Basically i have a main.php that contains this:
$sql2="SELECT projectsid, projectname, description,
SUBSTRING(description,0,80) FROM projects";
$result2=mysql_query($sql2);
while($row2 = mysql_fetch_assoc($result2)) {
echo "<div id=\"links\">";
echo "<ul>";
echo "<li> <a href=\"fullproject.php\">" . $row2['projectname'];
$_SESSION['projectname']= $row2['projectname'];
echo "<em>" . $row2['description'] . "</em></a></li>";
echo "</ul>";
echo "</div>";
}
This displays a list of names and a brief description.
Proj1
description
Proj2
description
What i'd like to do is to display the full contents of a project if that one is clicked.
fullproject.php
<?php
session_start();
$projectname= $_SESSION['projectname'];
// Connect to server.
require ("connect.php");
$sql1="SELECT projectsid, projectname, programme, difficult, requirements,
resources, description, contact, gsize, size
FROM projects WHERE projectname = '$projectname'";
$result1=mysql_query($sql1);
while($row1 = mysql_fetch_assoc($result1)) {
echo "Project Name: " . $row1['projectname']. "<br />";
echo "Programme : " . $row1['programme'] . "<br />";
echo "Difficult : " . $row1['difficult'] . "<br />";
echo "Requirements : " . $row1['requirements'] . "<br />";
echo "Resources : " . $row1['resources'] . "<br />";
echo "Description : " . $row1['description'] . "<br />";
echo "Contact : " . $row1['contact'] . "<br />";
echo "Group size : " . $row1['gsize'] . " " . $row1['size'] . "<br />";
echo "<br /> ";
}
Whenever I click any of the project list items, it only displays the last itemin the list.
I believe this is happening because when the while loop ends the session variable is set to the last one.
Can someone tell me how to fix this?
Thanks

Try using GET variable instead of session
in main.php use
echo "<li> <a href='fullproject.php?projectname=$row2[projectname]'>";
in fullproject.php declare a variable and initialize it to the get variable
$projectname= $_GET['projectname'];

There is a lot wrong with this code.
1) You are trying to send the primary key of the table via 2 different methods in main.php: in the session and via the path of the URL. This is just bad practice - the reason you have access to different conduits for passing data is that they all have different semantics, but even then, sending the same thing twice then there's always going to be a risk that the receiving end may see different values and must terefore have a way of reconciling the discrepancy.
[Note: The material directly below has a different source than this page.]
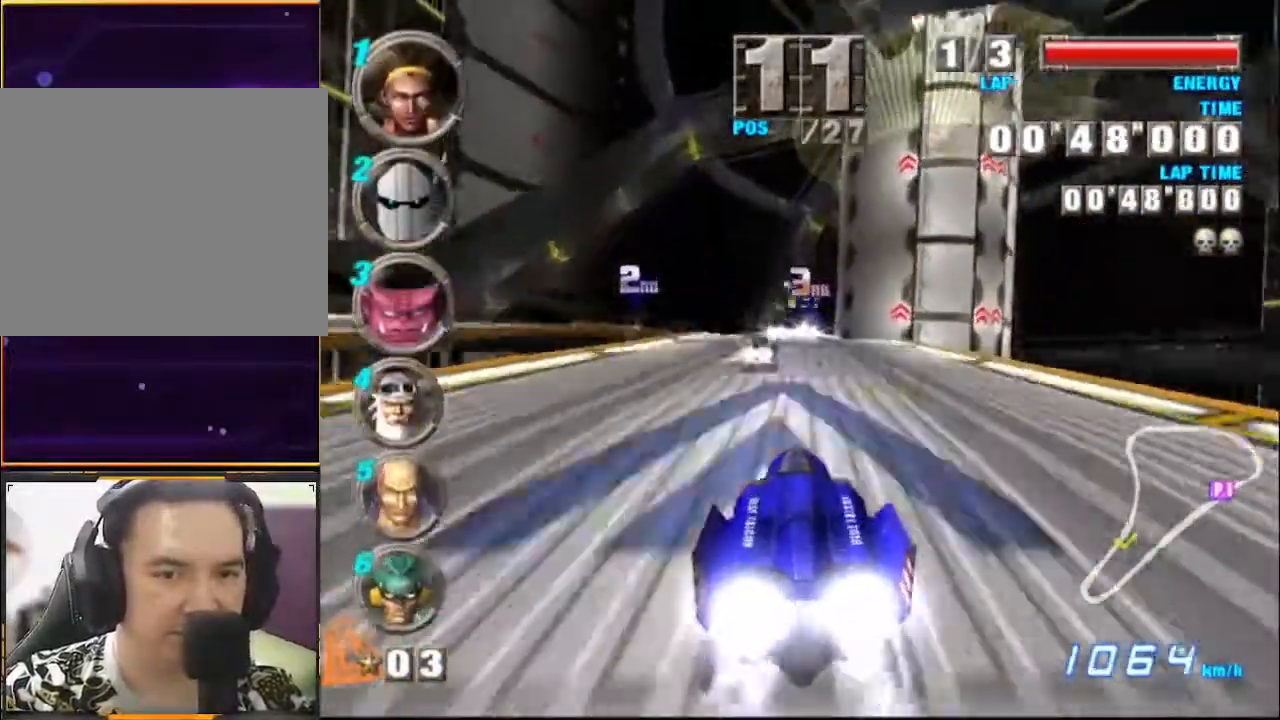
{"buttons": ["A"], "left_stick": "center", "events": []}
2) You are using the session to pass a transactional data item. This is a bad idea - the data item relates to a specific transition - not to the session. $_SESSION should only be used for storing data relating to the sesion - not to navigation or transactions.
3) The other conduit you provided for passing the data item is by appending it to the path within the URL. While in some circumstances this approach has benefits it also has complications specific to the webserver the code is implemented on - you've not provided any explanation of why you are using this apporach instead of a conventional $_GET or $_POST var.
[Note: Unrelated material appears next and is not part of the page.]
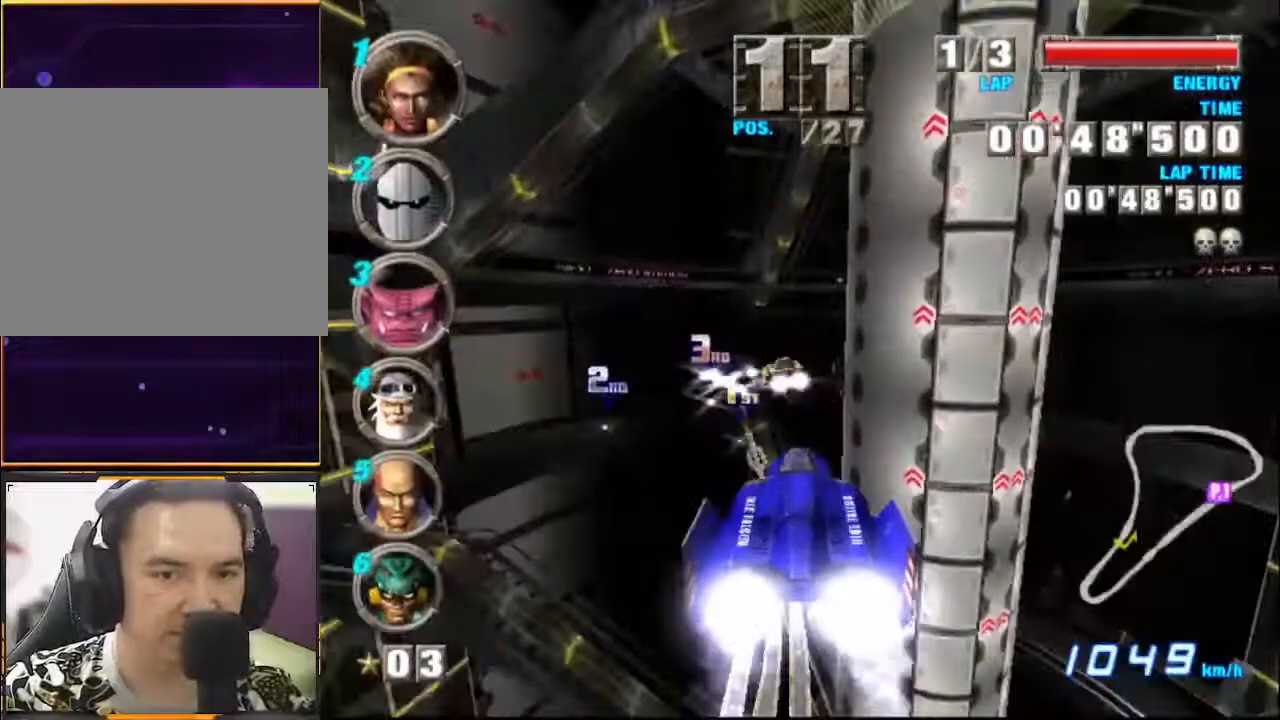
{"buttons": ["A"], "left_stick": "center", "events": [[133, "left_stick", "left"], [300, "left_stick", "center"]]}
The reason your code is failing is because you can only store a single value in $_SESSION['projectname']. Even if you stored an array of values in the session, there is no mechanism for the webserver to know which of these values was selected when the code was delivered to the browser.
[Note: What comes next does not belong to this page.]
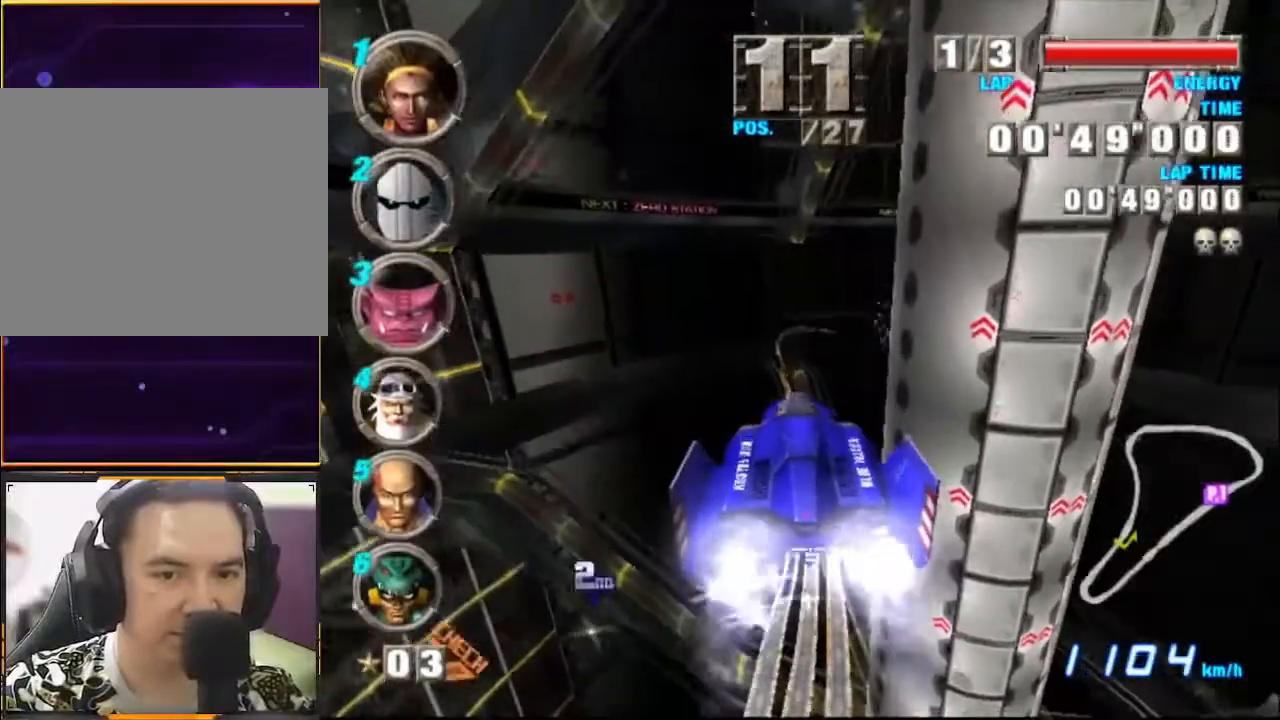
{"buttons": ["A"], "left_stick": "center", "events": []}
Your HTML is badly structured and poorly formatted too.
The code you've shown does not match the description you've given (it does not display the project name).
Your code is also wide open to SQL injection attacks.
Change it so that in main.php:
echo "<div id=\"links\">\n";
echo "<ul>\n";
while($row2 = mysql_fetch_assoc($result2)){
echo "<li> <a href=\"fullproject.php?project=\""
. urlencode($row2['projectname']) . "\">"
. htmlentities($row2['projectname']) . "</a>\n";
echo "<br /><em>" . $row2['description'] . "</em></li>";
}
echo "</ul>";
echo "</div>";
And in fullproject.php
<?php
session_start();
require ("connect.php");
$projectname= mysql_real_escape_string($_GET['projectname']);

echo"<a href='fullproject.php?project_id='".$row2['project_id'].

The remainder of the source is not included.